Runs npm install -g @eventpipe/cli@latest (uses npm / npm.cmd on Windows).

eventpipe --version / eventpipe -v

Prints the installed package version.

eventpipe help / eventpipe --help

Prints built-in usage.


Publishing pipeline versions (build + push) — walkthrough

Publishing creates an immutable version of your pipeline; production uses the current live version when the pipeline is enabled.

  1. Create the pipeline in Pipe Studio. In the Event tab, open IDs for CLI & API: copy Pipeline id into eventpipe.json as pipelineId. That value is not the same as the Webhook endpoint id (used in /webhook/… and for listen).
  2. Ensure settings.pipe matches your graph — for one code node, the code node id in the graph must match what you bundle (see Code tab for Code node ids).
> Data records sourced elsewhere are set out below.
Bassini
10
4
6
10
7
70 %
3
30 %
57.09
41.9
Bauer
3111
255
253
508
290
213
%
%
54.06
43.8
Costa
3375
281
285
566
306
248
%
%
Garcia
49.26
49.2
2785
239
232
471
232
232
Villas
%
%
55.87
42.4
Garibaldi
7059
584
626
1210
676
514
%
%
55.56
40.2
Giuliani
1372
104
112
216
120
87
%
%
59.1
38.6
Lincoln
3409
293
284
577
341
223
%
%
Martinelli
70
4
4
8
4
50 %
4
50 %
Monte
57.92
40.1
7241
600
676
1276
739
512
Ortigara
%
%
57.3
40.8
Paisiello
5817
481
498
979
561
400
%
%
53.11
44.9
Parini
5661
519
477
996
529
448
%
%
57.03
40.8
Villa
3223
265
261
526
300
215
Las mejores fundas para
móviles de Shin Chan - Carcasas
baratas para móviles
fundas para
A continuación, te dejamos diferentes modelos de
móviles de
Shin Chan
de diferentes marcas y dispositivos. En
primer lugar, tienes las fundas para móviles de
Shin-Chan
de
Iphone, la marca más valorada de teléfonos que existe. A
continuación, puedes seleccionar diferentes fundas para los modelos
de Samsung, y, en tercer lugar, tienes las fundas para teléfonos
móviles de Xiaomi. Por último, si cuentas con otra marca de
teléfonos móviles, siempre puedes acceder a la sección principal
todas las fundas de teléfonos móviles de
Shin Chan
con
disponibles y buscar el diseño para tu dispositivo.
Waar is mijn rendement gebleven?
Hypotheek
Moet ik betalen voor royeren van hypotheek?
Default entry file: src/handler.ts.
  3. eventpipe login once on the machine.
  4. eventpipe push from the project root (or --dir).

Minimal eventpipe.json (single code node):

{
  "pipelineId": "YOUR_PIPELINE_UUID",
  "settings": {
    "pipe": {
      "schemaVersion": 3,
      "nodes": [
        { "id": "code", "type": "code", "config": {} }
      ],
      "edges": []
    }
  }
}

Minimal src/handler.ts:

type FlowEvent = {
  method: string;
  headers: Record<string, string>;
  body: unknown;
};

type FlowContext = { env?: Record<string, string> };

export async function handler(event: FlowEvent, _context: FlowContext) {
  return { ok: true, received: event.body };
}

In production, secrets are read from context.env, configured in the app Event tab — not from process.env inside the bundle.

Multi-file / multi-node: use a codeNodes map in eventpipe.json (entry path → node id) when your pipe has more than one code node. See examples/stripe-webhook.


Project layout

| Path | Purpose | |------|---------| | eventpipe.json | pipelineId; settings with pipe (v3); optional nodeId, entry, or codeNodes. | | src/handler.ts | Default entry if entry is omitted — export async function handler(event, context). | | .eventpipe/ | Generated bundles (from build / push). |

Local CLI files (~/.eventpipe/)

| File | Purpose | |------|---------| | credentials.json | Session from eventpipe login (access + refresh tokens, base URL). | | guest-listen.json | Guest listen session (webhookId, guestCliToken, baseUrl) for reconnecting without login. Removed when the guest session ends (limits) or after eventpipe login. | | mcp.json | API key for eventpipe mcp serve (from mcp setup). |


Update hints

After most commands, the CLI may query npm for a newer @eventpipe/cli and print a short message on stderr suggesting eventpipe update. Set EVENTPIPE_SKIP_UPDATE_CHECK=1 to disable (e.g. in automation logs).


Examples in this repo

  • examples/stripe-webhook — multi-node codeNodes, Stripe over fetch to stay under the bundle cap.

Limits

  • Guest listen: capped demo (event + time limits); sign in for unlimited streaming on owned endpoints.
  • ~200KB per code-node bundle (UTF-8), enforced locally and on the server.
  • This CLI’s ergonomics focus on single-code-node or explicitly mapped codeNodes; very large graphs can also be published from the dashboard.

Getting help

  • Product & guides: eventpipe.app — Documentation (Inspector, Pipe Studio, CLI, API).
  • CLI: eventpipe help
  • Issues: your package or source repository’s issue tracker.